*** Opening of RECORDS PROVIDED ***

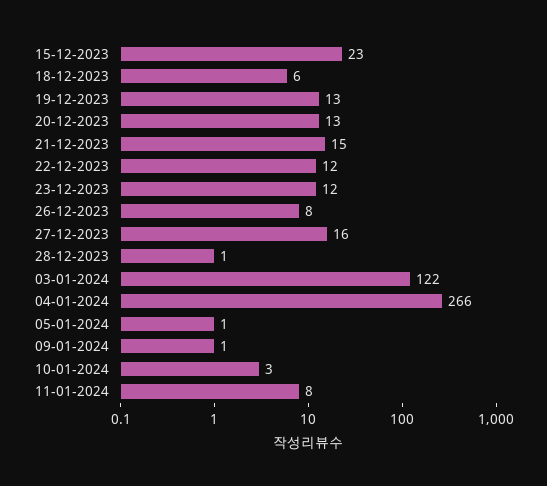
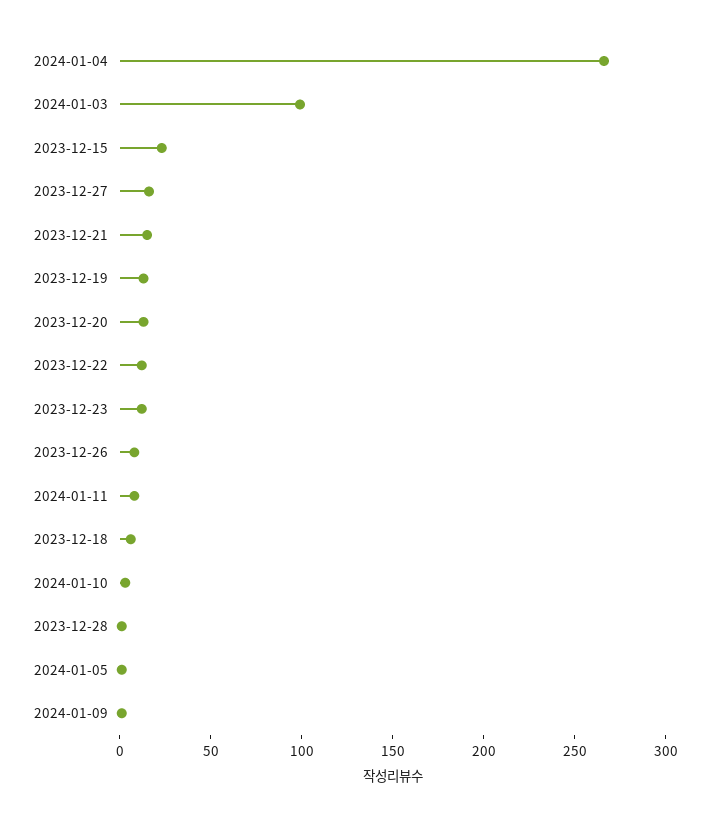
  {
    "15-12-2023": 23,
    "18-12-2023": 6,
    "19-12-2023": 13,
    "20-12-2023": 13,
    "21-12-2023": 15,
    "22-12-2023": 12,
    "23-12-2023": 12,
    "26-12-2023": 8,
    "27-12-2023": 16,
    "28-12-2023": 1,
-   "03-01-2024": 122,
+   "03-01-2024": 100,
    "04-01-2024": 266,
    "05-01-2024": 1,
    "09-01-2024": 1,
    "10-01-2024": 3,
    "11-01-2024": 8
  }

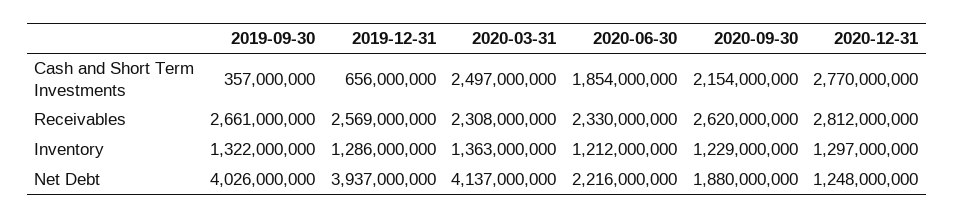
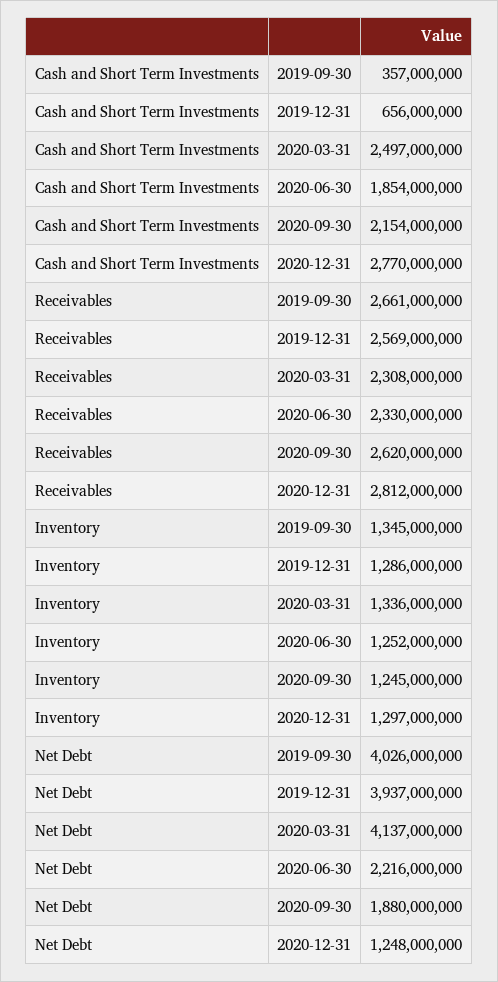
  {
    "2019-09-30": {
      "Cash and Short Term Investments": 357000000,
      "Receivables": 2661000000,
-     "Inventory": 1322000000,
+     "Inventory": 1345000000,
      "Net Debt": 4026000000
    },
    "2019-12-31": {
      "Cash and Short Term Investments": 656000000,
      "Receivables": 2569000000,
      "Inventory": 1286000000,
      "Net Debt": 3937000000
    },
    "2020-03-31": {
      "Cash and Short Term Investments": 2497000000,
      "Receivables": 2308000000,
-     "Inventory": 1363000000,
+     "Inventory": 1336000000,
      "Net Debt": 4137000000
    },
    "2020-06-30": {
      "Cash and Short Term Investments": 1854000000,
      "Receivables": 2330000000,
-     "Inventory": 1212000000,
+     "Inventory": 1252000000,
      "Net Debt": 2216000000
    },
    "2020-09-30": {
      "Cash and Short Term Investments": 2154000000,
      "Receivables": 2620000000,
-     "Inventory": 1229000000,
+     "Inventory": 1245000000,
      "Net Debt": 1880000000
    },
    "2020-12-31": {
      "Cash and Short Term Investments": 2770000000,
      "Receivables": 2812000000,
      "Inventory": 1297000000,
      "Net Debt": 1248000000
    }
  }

*** Close of RECORDS PROVIDED ***

# AIM OF THE TASK:
Retype the whole listing word for word. Skip the pictures.

# ANSWER TO THE EXERCISE:
  {
    "15-12-2023": 23,
    "18-12-2023": 6,
    "19-12-2023": 13,
    "20-12-2023": 13,
    "21-12-2023": 15,
    "22-12-2023": 12,
    "23-12-2023": 12,
    "26-12-2023": 8,
    "27-12-2023": 16,
    "28-12-2023": 1,
-   "03-01-2024": 122,
+   "03-01-2024": 100,
    "04-01-2024": 266,
    "05-01-2024": 1,
    "09-01-2024": 1,
    "10-01-2024": 3,
    "11-01-2024": 8
  }

  {
    "2019-09-30": {
      "Cash and Short Term Investments": 357000000,
      "Receivables": 2661000000,
-     "Inventory": 1322000000,
+     "Inventory": 1345000000,
      "Net Debt": 4026000000
    },
    "2019-12-31": {
      "Cash and Short Term Investments": 656000000,
      "Receivables": 2569000000,
      "Inventory": 1286000000,
      "Net Debt": 3937000000
    },
    "2020-03-31": {
      "Cash and Short Term Investments": 2497000000,
      "Receivables": 2308000000,
-     "Inventory": 1363000000,
+     "Inventory": 1336000000,
      "Net Debt": 4137000000
    },
    "2020-06-30": {
      "Cash and Short Term Investments": 1854000000,
      "Receivables": 2330000000,
-     "Inventory": 1212000000,
+     "Inventory": 1252000000,
      "Net Debt": 2216000000
    },
    "2020-09-30": {
      "Cash and Short Term Investments": 2154000000,
      "Receivables": 2620000000,
-     "Inventory": 1229000000,
+     "Inventory": 1245000000,
      "Net Debt": 1880000000
    },
    "2020-12-31": {
      "Cash and Short Term Investments": 2770000000,
      "Receivables": 2812000000,
      "Inventory": 1297000000,
      "Net Debt": 1248000000
    }
  }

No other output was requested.